Download or read book Fleet Papers written by and published by . This book was released on 1842 with total page 678 pages. Available in PDF, EPUB and Kindle. Book excerpt:
Download or read book The Upas written by Richard H. Dyas and published by . This book was released on 1877 with total page 450 pages. Available in PDF, EPUB and Kindle. Book excerpt:
Download or read book The Many Headed Hydra written by Peter Linebaugh and published by Beacon Press. This book was released on 2013-09-03 with total page 450 pages. Available in PDF, EPUB and Kindle. Book excerpt: Winner of the International Labor History Award Long before the American Revolution and the Declaration of the Rights of Man, a motley crew of sailors, slaves, pirates, laborers, market women, and indentured servants had ideas about freedom and equality that would forever change history. The Many Headed-Hydra recounts their stories in a sweeping history of the role of the dispossessed in the making of the modern world. When an unprecedented expansion of trade and colonization in the early seventeenth century launched the first global economy, a vast, diverse, and landless workforce was born.
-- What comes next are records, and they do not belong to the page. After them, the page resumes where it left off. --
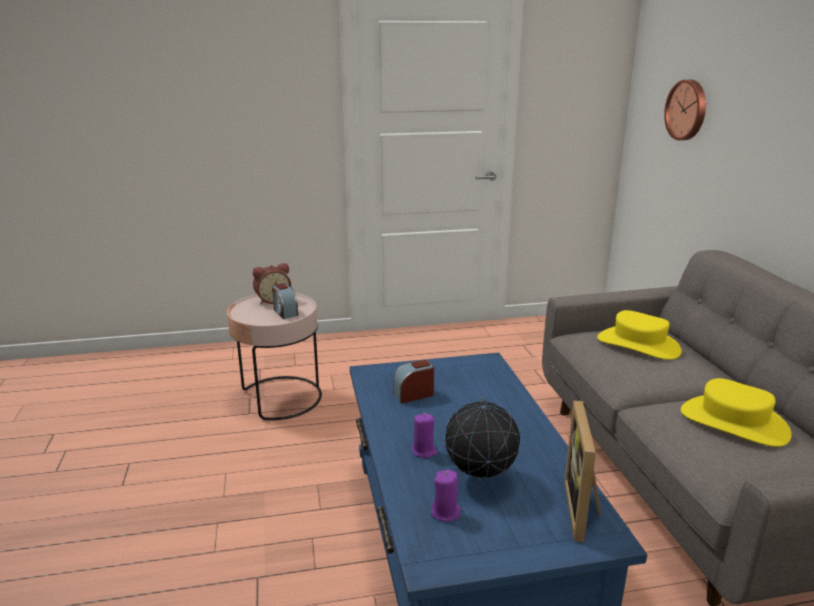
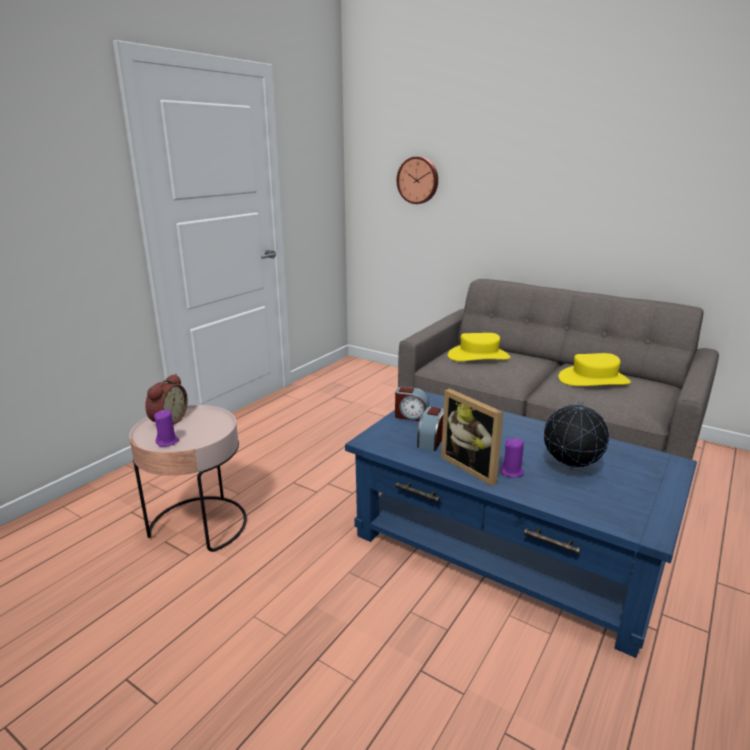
camera: 45 degrees left, 0 degrees up
alarm clock [272,283,298,319] -> alarm clock moved to [395,387,429,421]
purple candle [431,470,461,522] -> purple candle moved to [154,410,179,447]
picture frame [564,401,602,542] -> picture frame moved to [441,388,504,486]

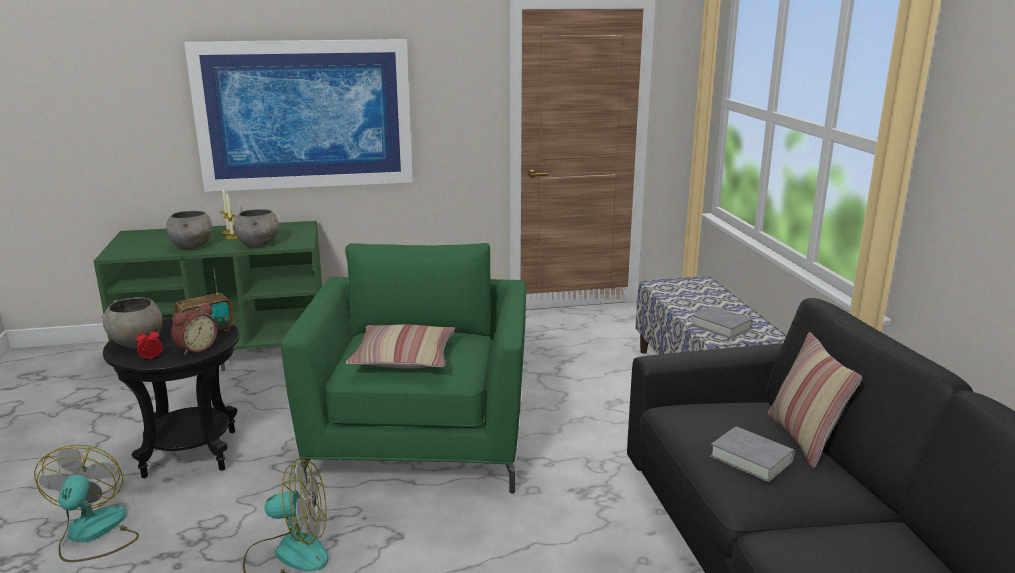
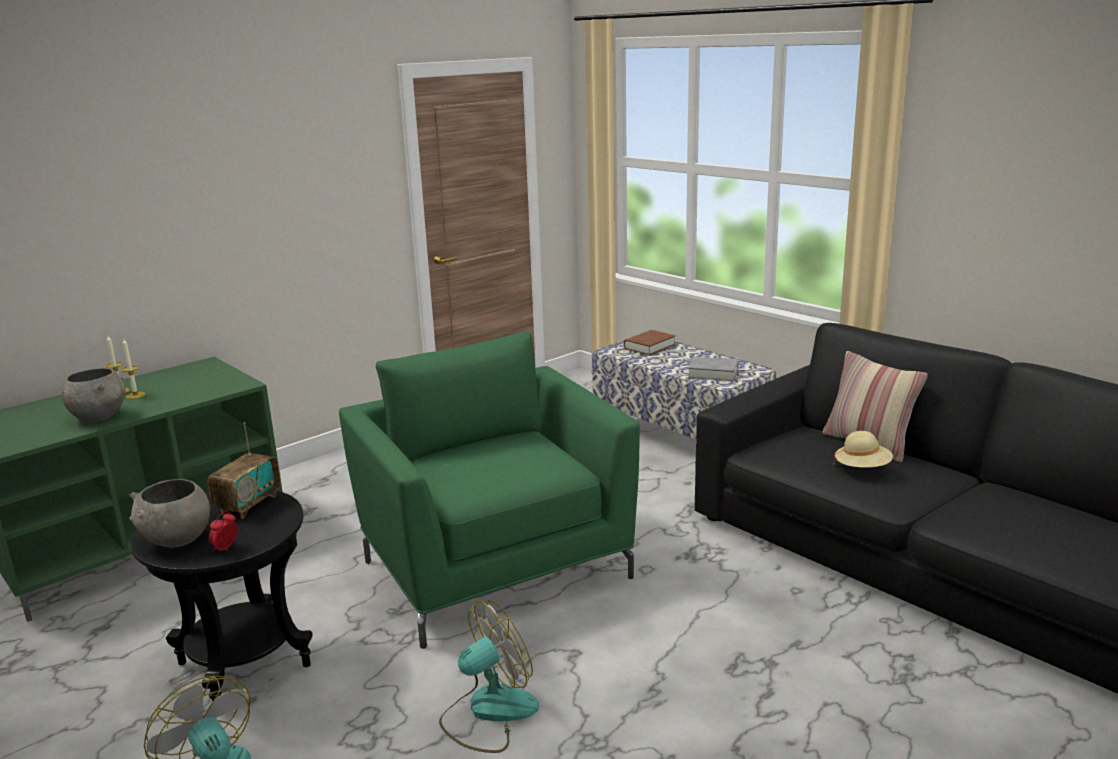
camera: 30 degrees left, 0 degrees up
alarm clock [171,303,218,355] -> none
picture [184,39,413,192] -> none
grey bowl [234,209,279,247] -> none
pillow [346,324,455,369] -> none
grey book [710,426,795,482] -> beige hat [834,431,893,468]
none -> brown book [624,330,676,355]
These workers crossed national, ethnic, and racial boundaries, as they circulated around the Atlantic world on trade ships and slave ships, from England to Virginia, from Africa to Barbados, and from the Americas back to Europe. Marshaling an impressive range of original research from archives in the Americas and Europe, the authors show how ordinary working people led dozens of rebellions on both sides of the North Atlantic. The rulers of the day called the multiethnic rebels a 'hydra' and brutally suppressed their risings, yet some of their ideas fueled the age of revolution. Others, hidden from history and recovered here, have much to teach us about our common humanity.
Download or read book Liberty and Freedom written by David Hackett Fischer and published by Oxford University Press. This book was released on 2005 with total page 880 pages. Available in PDF, EPUB and Kindle. Book excerpt: The bestselling author of "Washington's Crossing" and "Albion's Seed" offers a strikingly original history of America's founding principles. Fischer examines liberty and freedom not as philosophical or political abstractions, but as folkways and popular beliefs deeply embedded in American culture. 400+ illustrations, 250 in full color.